Recently, I tried 2 Beaujolais, 1 from George Debeouf for $15 and the other from Christophe Coquard 69 for $30. I found this variety is comparable to Pinot Noir. It has a bit more body but contains fewer oak notes and tannins than a Pinot Noir. Now here’s my review of the 2 wines, plus food pairing recommendations.
I found this wine at a local wine store called Liberty Wine Merchants in Granville Island. It was definitely a unique find; elegant, rounded and red fruits are the best way to describe it. In detail, this wine had a deep ruby colour and soft aromas of ripe red fruits. It’s a dry wine with a light, medium-ish body, high acidity, medium alcohol, and medium finish with low tannins. The flavours were delicate, not bursting, primarily ripe red and black fruit – red and black cherries, raspberries, and some black currant. There were slight hints of oak but were hardly noticeable. Overall, this wine was good quality and I'd highly recommend anyone to try it.
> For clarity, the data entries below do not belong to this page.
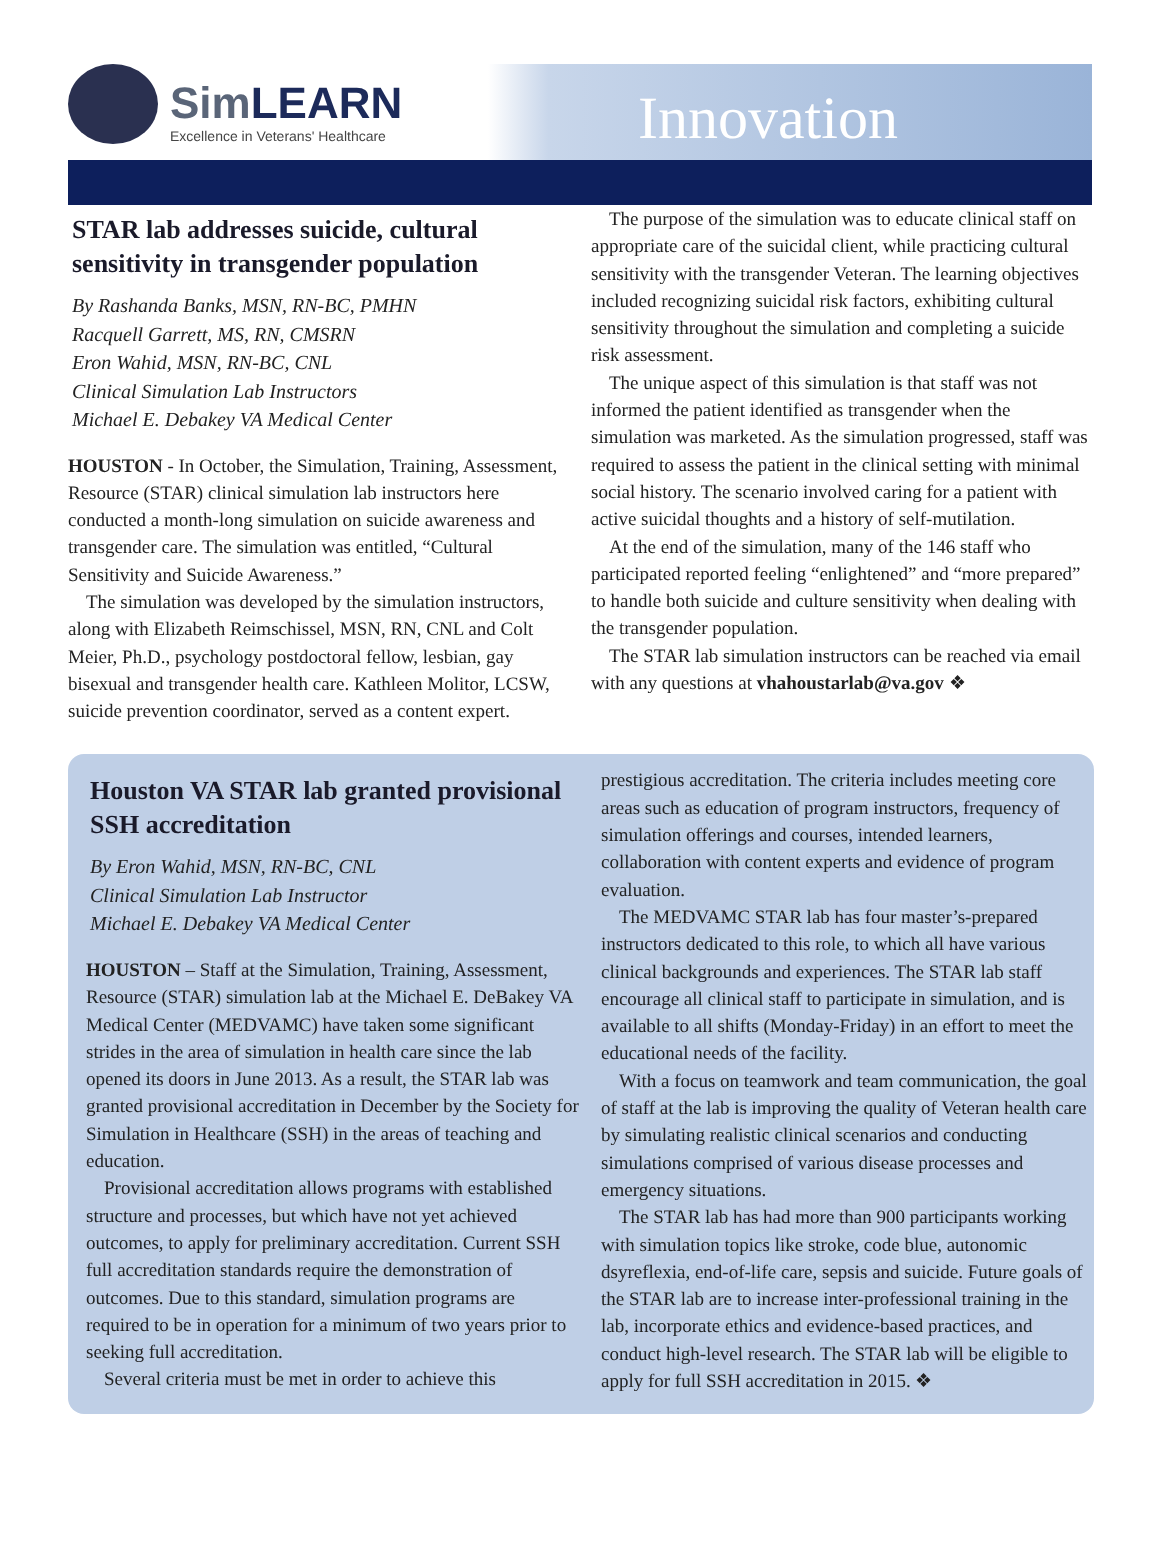SimLEARN
Excellence in Veterans' Healthcare
Innovation
STAR lab addresses suicide, cultural sensitivity in transgender population
By Rashanda Banks, MSN, RN-BC, PMHN
Racquell Garrett, MS, RN, CMSRN
Eron Wahid, MSN, RN-BC, CNL
Clinical Simulation Lab Instructors
Michael E. Debakey VA Medical Center
HOUSTON - In October, the Simulation, Training, Assessment, Resource (STAR) clinical simulation lab instructors here conducted a month-long simulation on suicide awareness and transgender care. The simulation was entitled, “Cultural Sensitivity and Suicide Awareness.”
The simulation was developed by the simulation instructors, along with Elizabeth Reimschissel, MSN, RN, CNL and Colt Meier, Ph.D., psychology postdoctoral fellow, lesbian, gay bisexual and transgender health care. Kathleen Molitor, LCSW, suicide prevention coordinator, served as a content expert.
The purpose of the simulation was to educate clinical staff on appropriate care of the suicidal client, while practicing cultural sensitivity with the transgender Veteran. The learning objectives included recognizing suicidal risk factors, exhibiting cultural sensitivity throughout the simulation and completing a suicide risk assessment.
The unique aspect of this simulation is that staff was not informed the patient identified as transgender when the simulation was marketed. As the simulation progressed, staff was required to assess the patient in the clinical setting with minimal social history. The scenario involved caring for a patient with active suicidal thoughts and a history of self-mutilation.
At the end of the simulation, many of the 146 staff who participated reported feeling “enlightened” and “more prepared” to handle both suicide and culture sensitivity when dealing with the transgender population.
The STAR lab simulation instructors can be reached via email with any questions at vhahoustarlab@va.gov ❖
Houston VA STAR lab granted provisional SSH accreditation
By Eron Wahid, MSN, RN-BC, CNL
Clinical Simulation Lab Instructor
Michael E. Debakey VA Medical Center
HOUSTON – Staff at the Simulation, Training, Assessment, Resource (STAR) simulation lab at the Michael E. DeBakey VA Medical Center (MEDVAMC) have taken some significant strides in the area of simulation in health care since the lab opened its doors in June 2013. As a result, the STAR lab was granted provisional accreditation in December by the Society for Simulation in Healthcare (SSH) in the areas of teaching and education.
Provisional accreditation allows programs with established structure and processes, but which have not yet achieved outcomes, to apply for preliminary accreditation. Current SSH full accreditation standards require the demonstration of outcomes. Due to this standard, simulation programs are required to be in operation for a minimum of two years prior to seeking full accreditation.
Several criteria must be met in order to achieve this
prestigious accreditation. The criteria includes meeting core areas such as education of program instructors, frequency of simulation offerings and courses, intended learners, collaboration with content experts and evidence of program evaluation.
The MEDVAMC STAR lab has four master’s-prepared instructors dedicated to this role, to which all have various clinical backgrounds and experiences. The STAR lab staff encourage all clinical staff to participate in simulation, and is available to all shifts (Monday-Friday) in an effort to meet the educational needs of the facility.
With a focus on teamwork and team communication, the goal of staff at the lab is improving the quality of Veteran health care by simulating realistic clinical scenarios and conducting simulations comprised of various disease processes and emergency situations.
The STAR lab has had more than 900 participants working with simulation topics like stroke, code blue, autonomic dsyreflexia, end-of-life care, sepsis and suicide. Future goals of the STAR lab are to increase inter-professional training in the lab, incorporate ethics and evidence-based practices, and conduct high-level research. The STAR lab will be eligible to apply for full SSH accreditation in 2015. ❖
This wine was on sale, and it received 90 pts from James Suckling, an internationally acclaimed wine critic, so I was happy to try it. However, this wine was a bit disappointing because it was unbalanced with the awfully high acidity and light flavours. In detail, it has a medium ruby colour and a light aroma of raspberries and cherries. This wine carries a light body with a smooth mouthfeel, dry sweetness, soft finish and hardly any tannins. The alcohol content is 12.3%, which is standard for low-bodied red wines, and it has notes of ripe red fruit – raspberries, cherries, and cranberries with some hints of oak. Unfortunately, I find the very high acidity off-putting with these characteristics since they’re so delicate while the acidity makes the wine harsh. Overall, this was not a good quality wine since I found the combination of low body and soft notes with high acidity off-putting. Perhaps I had higher expectations for this wine since it received a high rating from James Suckling, but I can definitely say that this wine did not make it to the “I want to buy again" list.
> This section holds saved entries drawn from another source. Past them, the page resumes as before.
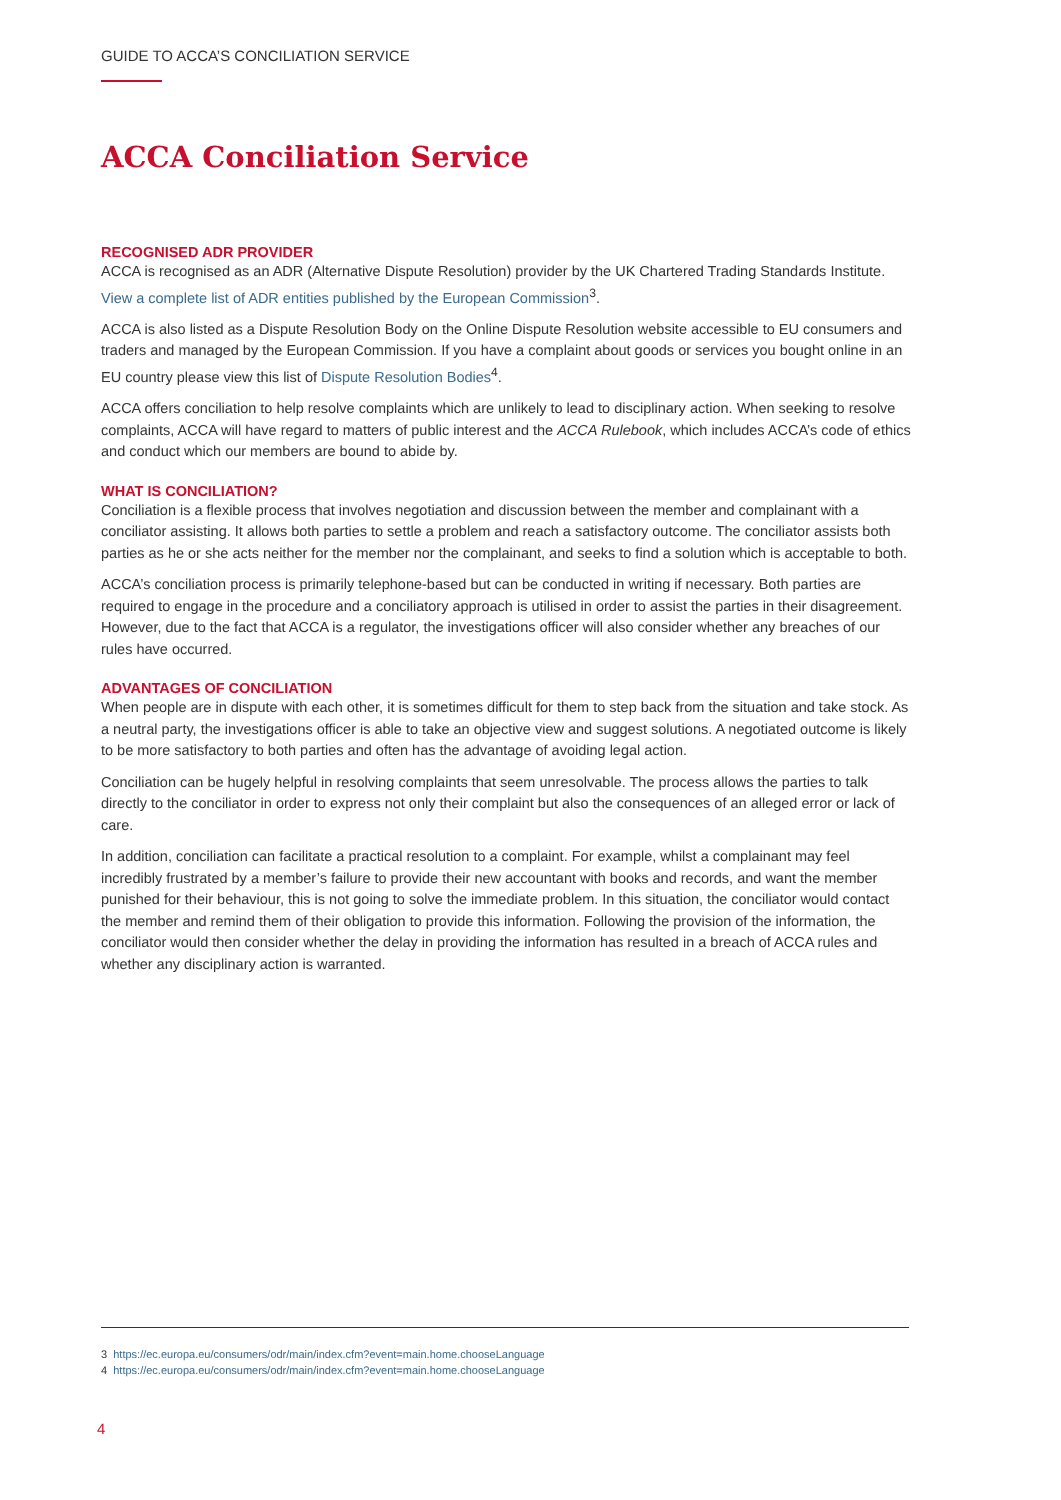GUIDE TO ACCA’S CONCILIATION SERVICE
ACCA Conciliation Service
RECOGNISED ADR PROVIDER
ACCA is recognised as an ADR (Alternative Dispute Resolution) provider by the UK Chartered Trading Standards Institute. View a complete list of ADR entities published by the European Commission<sup>3</sup>.
ACCA is also listed as a Dispute Resolution Body on the Online Dispute Resolution website accessible to EU consumers and traders and managed by the European Commission. If you have a complaint about goods or services you bought online in an EU country please view this list of Dispute Resolution Bodies<sup>4</sup>.
ACCA offers conciliation to help resolve complaints which are unlikely to lead to disciplinary action. When seeking to resolve complaints, ACCA will have regard to matters of public interest and the ACCA Rulebook, which includes ACCA’s code of ethics and conduct which our members are bound to abide by.
WHAT IS CONCILIATION?
Conciliation is a flexible process that involves negotiation and discussion between the member and complainant with a conciliator assisting. It allows both parties to settle a problem and reach a satisfactory outcome. The conciliator assists both parties as he or she acts neither for the member nor the complainant, and seeks to find a solution which is acceptable to both.
ACCA’s conciliation process is primarily telephone-based but can be conducted in writing if necessary. Both parties are required to engage in the procedure and a conciliatory approach is utilised in order to assist the parties in their disagreement. However, due to the fact that ACCA is a regulator, the investigations officer will also consider whether any breaches of our rules have occurred.
ADVANTAGES OF CONCILIATION
When people are in dispute with each other, it is sometimes difficult for them to step back from the situation and take stock. As a neutral party, the investigations officer is able to take an objective view and suggest solutions. A negotiated outcome is likely to be more satisfactory to both parties and often has the advantage of avoiding legal action.
Conciliation can be hugely helpful in resolving complaints that seem unresolvable. The process allows the parties to talk directly to the conciliator in order to express not only their complaint but also the consequences of an alleged error or lack of care.
In addition, conciliation can facilitate a practical resolution to a complaint. For example, whilst a complainant may feel incredibly frustrated by a member’s failure to provide their new accountant with books and records, and want the member punished for their behaviour, this is not going to solve the immediate problem. In this situation, the conciliator would contact the member and remind them of their obligation to provide this information. Following the provision of the information, the conciliator would then consider whether the delay in providing the information has resulted in a breach of ACCA rules and whether any disciplinary action is warranted.
3 https://ec.europa.eu/consumers/odr/main/index.cfm?event=main.home.chooseLanguage
4 https://ec.europa.eu/consumers/odr/main/index.cfm?event=main.home.chooseLanguage
4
Food Pairing Recommendations
Both times, I paired my Beaujolais with a steak dish with mushroom, caramelized onion and potatoes. This was definitely a great match! Another time, I paired my wine with stir-fry ramen and salted peppered spareribs, which definitely caused a clash of flavours with the high saltiness meal overriding the delicate notes of the wine. In the future, I’d stick with a French cuisine food pairing like jambon, roasted turkey or chicken, and beef tartare. When you’re in doubt about what food to pair with your wine, you can’t go wrong with matching the cuisine with the origin of the wine.